[Text block Boundary: Start]

In the largest study of its kind, researchers have confirmed a new non-invasive test can be used to help with the early detection of endometrial cancer and at-risk patients.
Published in the journal Cancers, the study signals the next step forward in providing an inexpensive tool for diagnosing patients with endometrial cancer and its common precursor, atypical hyperplasia. When used in a clinical setting, the test could produce almost instantaneous results for women who are at risk of developing or presenting signs of endometrial cancer.
The study was carried out by researchers at the University of Central Lancashire (UCLan), University of Manchester, and the Federal University of Rio Grande do Norte, in collaboration with clinicians from NHS Trusts across Manchester, Lancashire and London.
By using blood spectroscopy, a technique which uses light to determine the molecular make-up of a sample, researchers analysed blood plasma samples from 652 women. In doing this, they generated a characteristic biological “fingerprint”, indicative of specific proteins, lipids and other biomolecules that confirmed whether or not the patients were presenting signs of endometrial cancer, or its precursor atypical hyperplasia.
The researchers found that the blood-based infrared spectroscopy test has the potential to detect endometrial cancer with 83% accuracy. This accuracy was highest for type I endometrial cancer, the most common subtype. For atypical hyperplasia, a precancerous condition that affects the endometrial tissue and often leads to cancer, the test had an overall accuracy of 90%.

[Text block Boundary: End]

Assigned task 1:
Translate into Spanish this sentence from the article on the endometrial cancer blood test: "This accuracy was highest for type I endometrial cancer, the most common subtype."
Assigned task 2:
From the article on the endometrial cancer blood test, reproduce the passage that opens with the words containing "In the largest" and closes with "and at-risk patients.".

[Supplied information Boundary: Start]

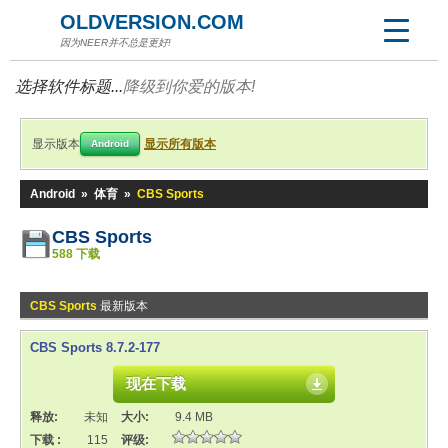
OLDVERSION.COM
因为NEER并不总是更好!
选择软件标题...
降级到你爱的版本!
显示版本
显示所有版本
Android
Android
»
体育
»
CBS Sports
CBS Sports
588 下载
CBS Sports
最新版本
CBS Sports 8.7.2-177
现在下载
释放:
未知
大小:
9.4 MB
下载 :
115
评级:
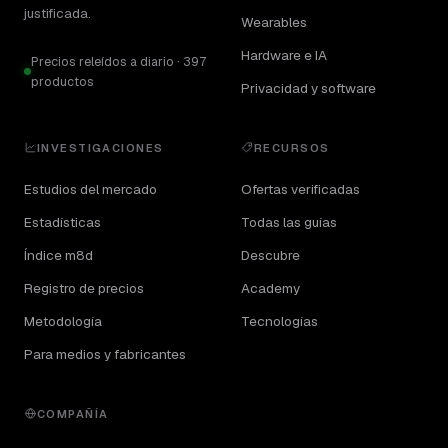
justificada.
Wearables
Hardware e IA
Precios releídos a diario · 397
productos
Privacidad y software
INVESTIGACIONES
RECURSOS
Estudios del mercado
Ofertas verificadas
Estadísticas
Todas las guías
Índice m8d
Descubre
Registro de precios
Academy
Metodología
Tecnologías
Para medios y fabricantes
COMPAÑÍA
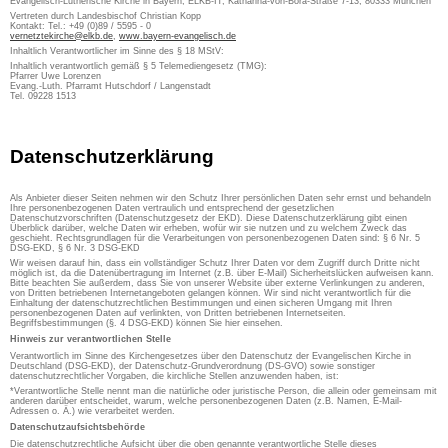
Evangelisch-Lutherische Kirche in Bayern, ELKB-IT, Katharina-von-Bora-Straße 7-13, 80333 München
Vertreten durch Landesbischof Christian Kopp
Kontakt: Tel.: +49 (0)89 / 5595 - 0
vernetztekirche@elkb.de
,
www.bayern-evangelisch.de
Inhaltlich Verantwortlicher im Sinne des § 18 MStV:
Inhaltlich verantwortlich gemäß § 5 Telemediengesetz (TMG):
Pfarrer Uwe Lorenzen
Evang.-Luth. Pfarramt Hutschdorf / Langenstadt
Tel. 09228 1513
Datenschutzerklärung
Als Anbieter dieser Seiten nehmen wir den Schutz Ihrer persönlichen Daten sehr ernst und behandeln
Ihre personenbezogenen Daten vertraulich und entsprechend der gesetzlichen
Datenschutzvorschriften (Datenschutzgesetz der EKD). Diese Datenschutzerklärung gibt einen
Überblick darüber, welche Daten wir erheben, wofür wir sie nutzen und zu welchem Zweck das
geschieht. Rechtsgrundlagen für die Verarbeitungen von personenbezogenen Daten sind: § 6 Nr. 5
DSG-EKD, § 6 Nr. 3 DSG-EKD
Wir weisen darauf hin, dass ein vollständiger Schutz Ihrer Daten vor dem Zugriff durch Dritte nicht
möglich ist, da die Datenübertragung im Internet (z.B. über E-Mail) Sicherheitslücken aufweisen kann.
Bitte beachten Sie außerdem, dass Sie von unserer Website über externe Verlinkungen zu anderen,
von Dritten betriebenen Internetangeboten gelangen können. Wir sind nicht verantwortlich für die
Einhaltung der datenschutzrechtlichen Bestimmungen und einen sicheren Umgang mit Ihren
personenbezogenen Daten auf verlinkten, von Dritten betriebenen Internetseiten.
Begriffsbestimmungen (§. 4 DSG-EKD) können Sie hier einsehen.
Hinweis zur verantwortlichen Stelle
Verantwortlich im Sinne des Kirchengesetzes über den Datenschutz der Evangelischen Kirche in
Deutschland (DSG-EKD), der Datenschutz-Grundverordnung (DS-GVO) sowie sonstiger
datenschutzrechtlicher Vorgaben, die kirchliche Stellen anzuwenden haben, ist:
*Verantwortliche Stelle nennt man die natürliche oder juristische Person, die allein oder gemeinsam mit
anderen darüber entscheidet, warum, welche personenbezogenen Daten (z.B. Namen, E-Mail-
Adressen o. Ä.) wie verarbeitet werden.
Datenschutzaufsichtsbehörde
Die datenschutzrechtliche Aufsicht über die oben genannte verantwortliche Stelle dieses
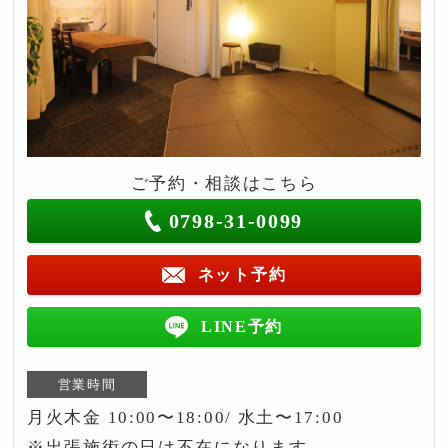
ご予約・相談はこちら
0798-31-0099
ネット予約
LINE予約
営業時間
月火木金 10:00〜18:00/ 水土〜17:00
※出張施術の日は不在になります。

[Supplied information Boundary: End]

Answer section 1:
Esta precisión fue más alta en el cáncer de endometrio de tipo I, el subtipo más común.

Answer section 2:
In the largest study of its kind, researchers have confirmed a new non-invasive test can be used to help with the early detection of endometrial cancer and at-risk patients.